There are two types of complications: ones that patients had before stroke onset and ones that they got after the onset. The former comprises numerous diseases, but risk factors such as hypertension, arrhythmia and diabetes mellitus might be important. The difference in HRs remained significant after adjustment for these three. The latter may include urinary tract infections, decubitus ulcers and pneumonia. They, however, occur as results of stroke, namely after the consciousness level estimation based on JCS. Although they could be related to the initial severity of the stroke, data on this type of complication were not available in this study.

Finally, we did not investigate the predictability of JCS in the light of the modern psychometric approach. Consciousness level is a latent trait and scales dedicated to its measurement should preferably undergo Rasch analysis to confirm or not their metric properties. Applying Rash analysis15–17 might give added values to the study since it might help to investigate some aspects of the measurement properties of JCS. The validity of the ADL scale has not yet been proved.

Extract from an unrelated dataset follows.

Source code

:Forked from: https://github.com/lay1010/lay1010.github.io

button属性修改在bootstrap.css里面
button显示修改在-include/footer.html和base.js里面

Moreover, there is as yet no study about how consistently different assessors from different centres used the five-category scale. This ADL scale is based on how each patient performed ‘usual activities’, which may change from one patient to another according to their lifestyle and environment. The ADL Scale is widely used in Japan. It is also a simple scale which may have a practical value. We would like to study the validity, consistency among assessors and ways to elaborate the ADL scale.

Conclusions

The eye response test alone is sufficient to predict stroke outcome. Being a unicoordinate axis scale, JCS has two outstanding merits as a coma scale that is, simplicity and applicability. JCS's predictability of stroke outcome should help JCS attain international recognition as a standard coma scale.